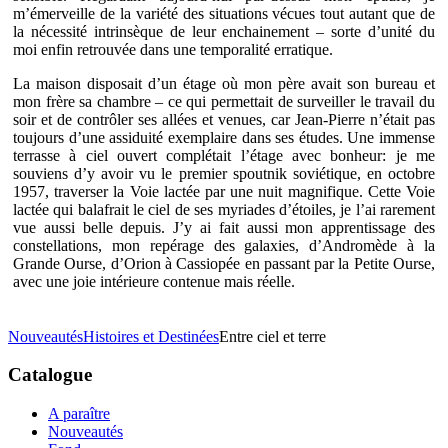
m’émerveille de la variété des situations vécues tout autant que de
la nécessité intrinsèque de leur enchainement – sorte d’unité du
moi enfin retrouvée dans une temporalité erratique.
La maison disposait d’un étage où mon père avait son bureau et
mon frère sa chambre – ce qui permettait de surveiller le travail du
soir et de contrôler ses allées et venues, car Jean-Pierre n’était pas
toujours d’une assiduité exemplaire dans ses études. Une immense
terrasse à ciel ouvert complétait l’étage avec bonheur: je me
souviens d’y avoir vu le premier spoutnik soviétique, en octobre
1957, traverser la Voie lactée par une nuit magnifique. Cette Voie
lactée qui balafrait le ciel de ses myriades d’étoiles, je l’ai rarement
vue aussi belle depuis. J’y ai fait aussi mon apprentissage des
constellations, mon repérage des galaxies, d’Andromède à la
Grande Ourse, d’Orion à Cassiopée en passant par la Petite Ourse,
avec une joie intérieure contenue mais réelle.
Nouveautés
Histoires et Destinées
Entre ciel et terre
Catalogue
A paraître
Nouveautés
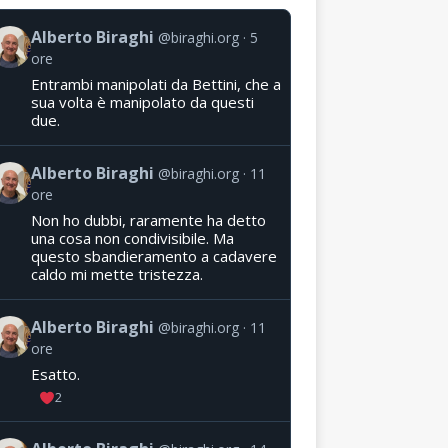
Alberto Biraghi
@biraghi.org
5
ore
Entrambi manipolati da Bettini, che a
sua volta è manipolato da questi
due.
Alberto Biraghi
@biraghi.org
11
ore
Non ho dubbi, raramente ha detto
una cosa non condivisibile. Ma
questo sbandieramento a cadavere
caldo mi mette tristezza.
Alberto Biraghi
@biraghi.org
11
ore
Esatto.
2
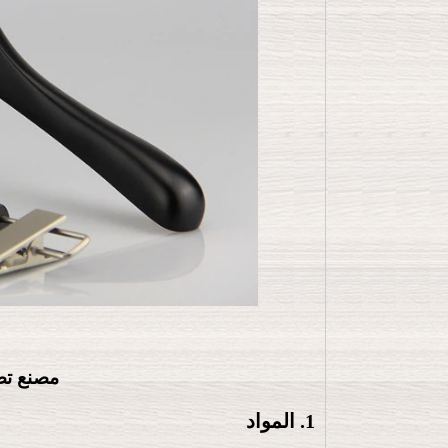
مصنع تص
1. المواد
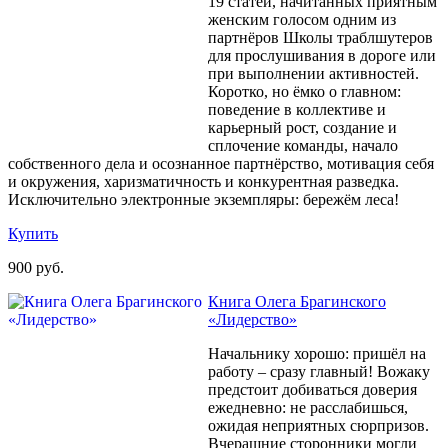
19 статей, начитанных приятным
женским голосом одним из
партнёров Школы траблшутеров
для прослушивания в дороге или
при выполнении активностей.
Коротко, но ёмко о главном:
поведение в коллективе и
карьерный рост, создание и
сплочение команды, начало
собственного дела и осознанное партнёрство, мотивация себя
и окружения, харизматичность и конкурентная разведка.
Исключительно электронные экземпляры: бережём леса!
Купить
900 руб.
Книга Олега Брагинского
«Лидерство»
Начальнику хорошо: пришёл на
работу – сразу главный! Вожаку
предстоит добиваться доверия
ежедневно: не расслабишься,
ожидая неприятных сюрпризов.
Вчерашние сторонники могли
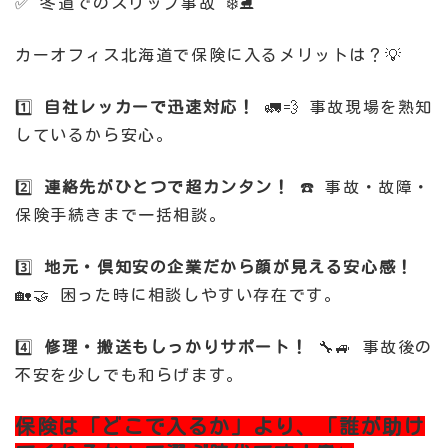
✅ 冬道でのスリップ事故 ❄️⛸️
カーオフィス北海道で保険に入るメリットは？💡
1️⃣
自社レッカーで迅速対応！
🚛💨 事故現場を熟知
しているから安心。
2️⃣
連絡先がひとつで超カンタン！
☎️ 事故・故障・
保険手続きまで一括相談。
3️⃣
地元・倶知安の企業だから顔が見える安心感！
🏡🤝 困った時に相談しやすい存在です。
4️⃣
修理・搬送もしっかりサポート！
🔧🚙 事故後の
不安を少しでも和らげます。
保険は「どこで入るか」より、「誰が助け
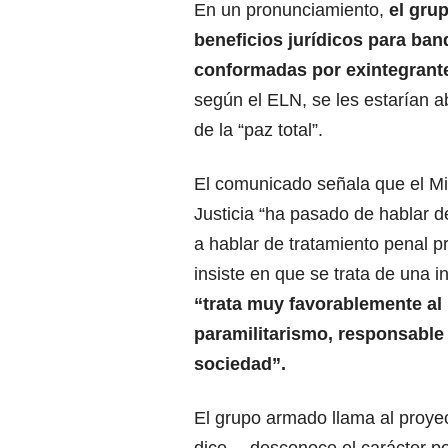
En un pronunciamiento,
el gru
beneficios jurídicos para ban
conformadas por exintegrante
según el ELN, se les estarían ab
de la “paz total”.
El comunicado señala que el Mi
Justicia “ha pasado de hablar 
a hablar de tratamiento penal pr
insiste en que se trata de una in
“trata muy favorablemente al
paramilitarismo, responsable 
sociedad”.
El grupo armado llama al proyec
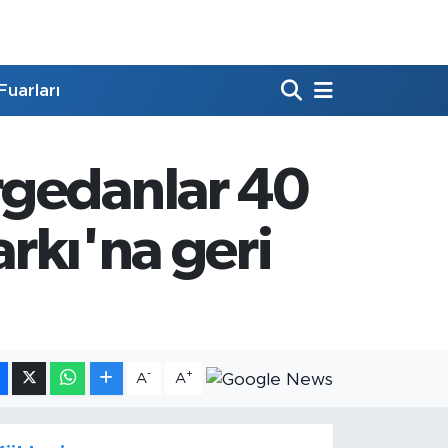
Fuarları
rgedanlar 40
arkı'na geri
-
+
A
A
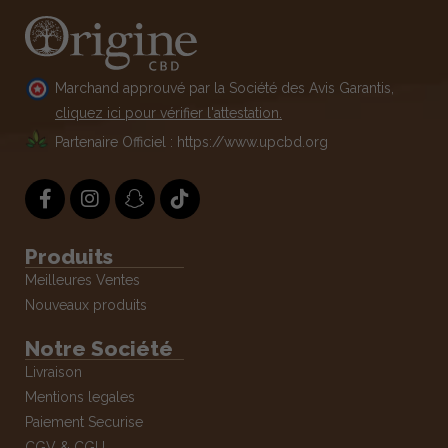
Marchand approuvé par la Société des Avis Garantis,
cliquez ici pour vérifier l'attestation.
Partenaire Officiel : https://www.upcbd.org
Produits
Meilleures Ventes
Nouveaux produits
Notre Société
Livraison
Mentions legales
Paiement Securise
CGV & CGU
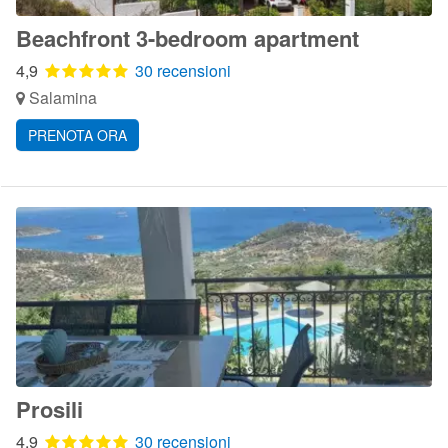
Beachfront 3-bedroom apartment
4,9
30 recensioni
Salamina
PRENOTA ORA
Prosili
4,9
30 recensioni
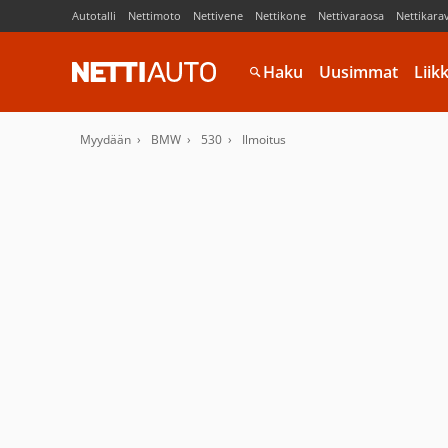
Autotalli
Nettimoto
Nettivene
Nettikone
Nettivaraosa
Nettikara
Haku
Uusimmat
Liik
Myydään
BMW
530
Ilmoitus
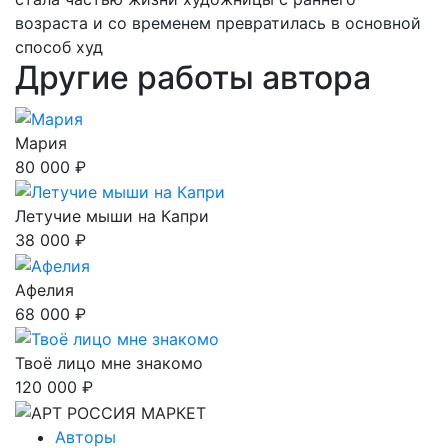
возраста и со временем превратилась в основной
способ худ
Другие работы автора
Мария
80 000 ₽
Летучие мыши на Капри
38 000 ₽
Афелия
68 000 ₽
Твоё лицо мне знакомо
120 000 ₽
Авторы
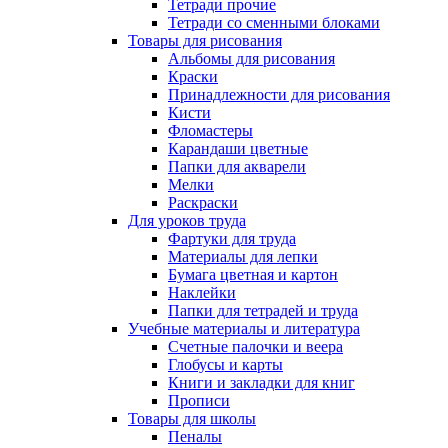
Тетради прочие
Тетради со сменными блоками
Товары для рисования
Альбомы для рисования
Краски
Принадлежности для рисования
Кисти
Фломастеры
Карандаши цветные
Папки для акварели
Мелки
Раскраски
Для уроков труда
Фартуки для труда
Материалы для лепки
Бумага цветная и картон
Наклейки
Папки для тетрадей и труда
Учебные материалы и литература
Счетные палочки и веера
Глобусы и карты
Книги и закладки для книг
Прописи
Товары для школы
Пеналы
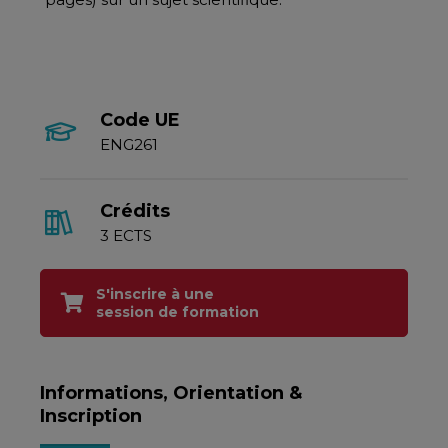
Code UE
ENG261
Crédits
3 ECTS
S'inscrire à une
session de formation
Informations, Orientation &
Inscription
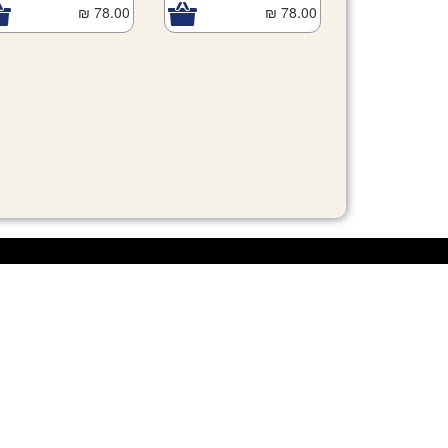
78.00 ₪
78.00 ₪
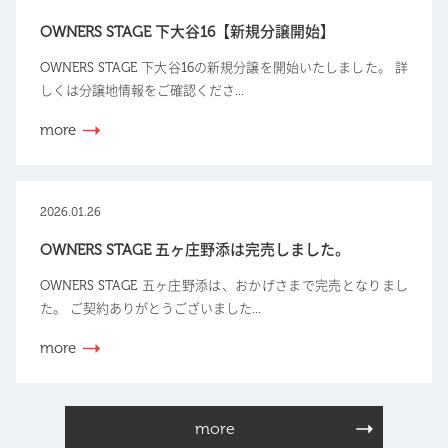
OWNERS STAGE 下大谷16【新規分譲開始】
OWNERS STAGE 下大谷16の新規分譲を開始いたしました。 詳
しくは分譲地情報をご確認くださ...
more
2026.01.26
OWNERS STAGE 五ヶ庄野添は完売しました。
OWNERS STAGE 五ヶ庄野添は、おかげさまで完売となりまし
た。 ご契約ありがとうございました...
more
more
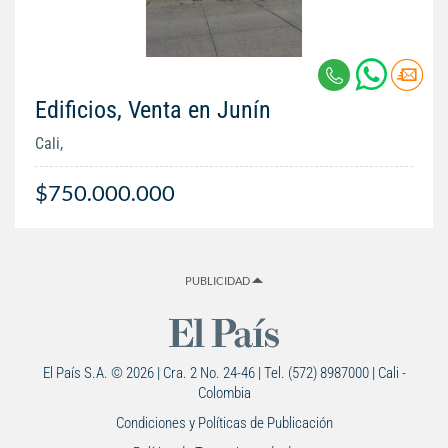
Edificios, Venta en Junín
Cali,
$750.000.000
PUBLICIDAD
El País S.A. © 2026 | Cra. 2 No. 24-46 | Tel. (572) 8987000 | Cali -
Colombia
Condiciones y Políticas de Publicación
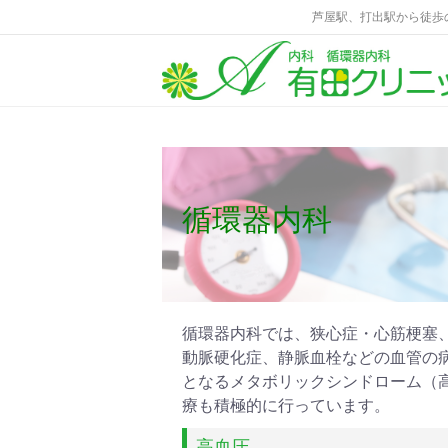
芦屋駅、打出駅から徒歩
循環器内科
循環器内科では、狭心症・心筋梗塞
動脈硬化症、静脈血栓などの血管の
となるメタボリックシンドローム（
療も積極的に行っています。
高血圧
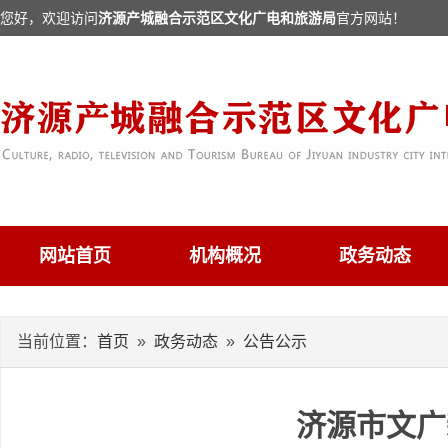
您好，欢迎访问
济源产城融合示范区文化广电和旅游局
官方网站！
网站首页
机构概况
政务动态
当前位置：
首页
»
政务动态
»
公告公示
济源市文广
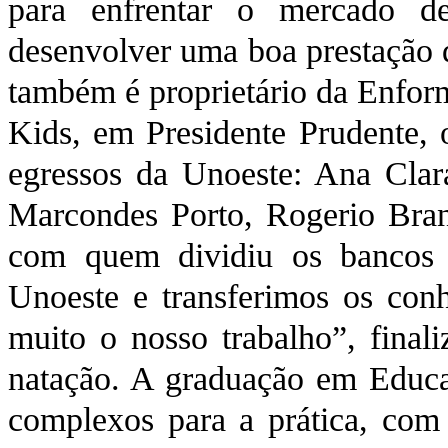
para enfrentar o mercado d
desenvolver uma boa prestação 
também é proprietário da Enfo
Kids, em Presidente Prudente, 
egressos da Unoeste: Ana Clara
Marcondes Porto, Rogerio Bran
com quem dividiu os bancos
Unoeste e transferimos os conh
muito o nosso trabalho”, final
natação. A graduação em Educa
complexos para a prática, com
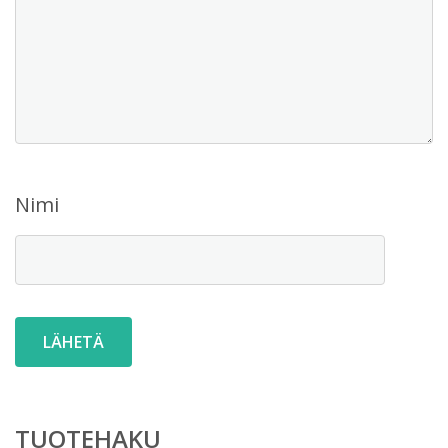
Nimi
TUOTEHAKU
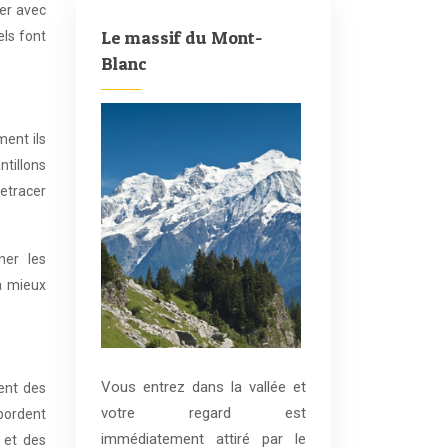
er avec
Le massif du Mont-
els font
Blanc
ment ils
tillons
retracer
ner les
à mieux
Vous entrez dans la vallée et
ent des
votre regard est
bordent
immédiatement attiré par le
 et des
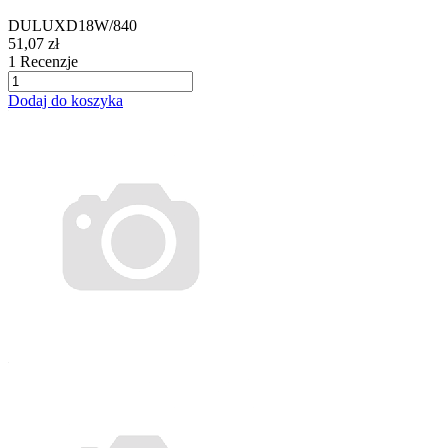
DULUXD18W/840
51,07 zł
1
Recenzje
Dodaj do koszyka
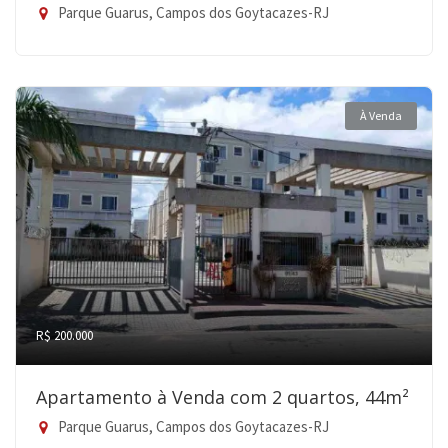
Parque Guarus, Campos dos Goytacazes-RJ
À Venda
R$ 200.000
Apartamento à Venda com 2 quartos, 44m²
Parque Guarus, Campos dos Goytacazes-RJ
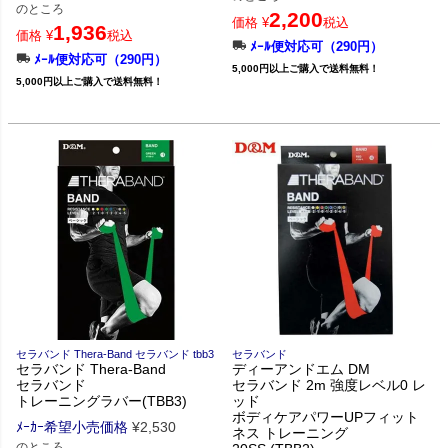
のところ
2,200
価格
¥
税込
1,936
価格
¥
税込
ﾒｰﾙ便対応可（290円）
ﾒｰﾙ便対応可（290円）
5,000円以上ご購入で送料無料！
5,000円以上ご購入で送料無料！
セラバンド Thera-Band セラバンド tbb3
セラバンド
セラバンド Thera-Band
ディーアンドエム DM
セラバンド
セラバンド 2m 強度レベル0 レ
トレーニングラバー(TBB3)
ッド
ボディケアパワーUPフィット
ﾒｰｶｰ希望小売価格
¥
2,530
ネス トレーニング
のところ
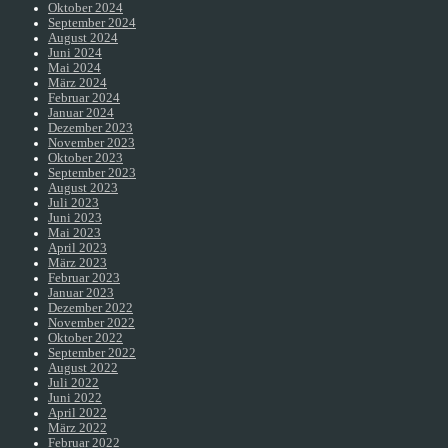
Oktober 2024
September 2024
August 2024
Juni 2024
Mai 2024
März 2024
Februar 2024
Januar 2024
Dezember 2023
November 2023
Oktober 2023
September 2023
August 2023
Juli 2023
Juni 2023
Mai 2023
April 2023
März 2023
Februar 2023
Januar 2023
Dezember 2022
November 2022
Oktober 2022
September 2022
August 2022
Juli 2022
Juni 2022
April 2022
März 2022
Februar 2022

What to produce:
Only one stretch of the material above is wanted: the line containing "循環器内科では、狭心症・心筋梗塞" through the line containing "Dodaj do koszyka". Restate it word for word, minus the pictures.

Response to this exercise:
循環器内科では、狭心症・心筋梗塞
動脈硬化症、静脈血栓などの血管の
となるメタボリックシンドローム（
療も積極的に行っています。
高血圧
您好，欢迎访问
济源产城融合示范区文化广电和旅游局
官方网站！
网站首页
机构概况
政务动态
当前位置：
首页
»
政务动态
»
公告公示
济源市文广
para enfrentar o mercado d
desenvolver uma boa prestação 
também é proprietário da Enfo
Kids, em Presidente Prudente, 
egressos da Unoeste: Ana Clara
Marcondes Porto, Rogerio Bran
com quem dividiu os bancos
Unoeste e transferimos os conh
muito o nosso trabalho”, final
natação. A graduação em Educa
complexos para a prática, com
Nimi
TUOTEHAKU
er avec
Le massif du Mont-
els font
Blanc
ment ils
tillons
retracer
ner les
à mieux
Vous entrez dans la vallée et
ent des
votre regard est
bordent
immédiatement attiré par le
 et des
DULUXD18W/840
51,07 zł
1
Recenzje
Dodaj do koszyka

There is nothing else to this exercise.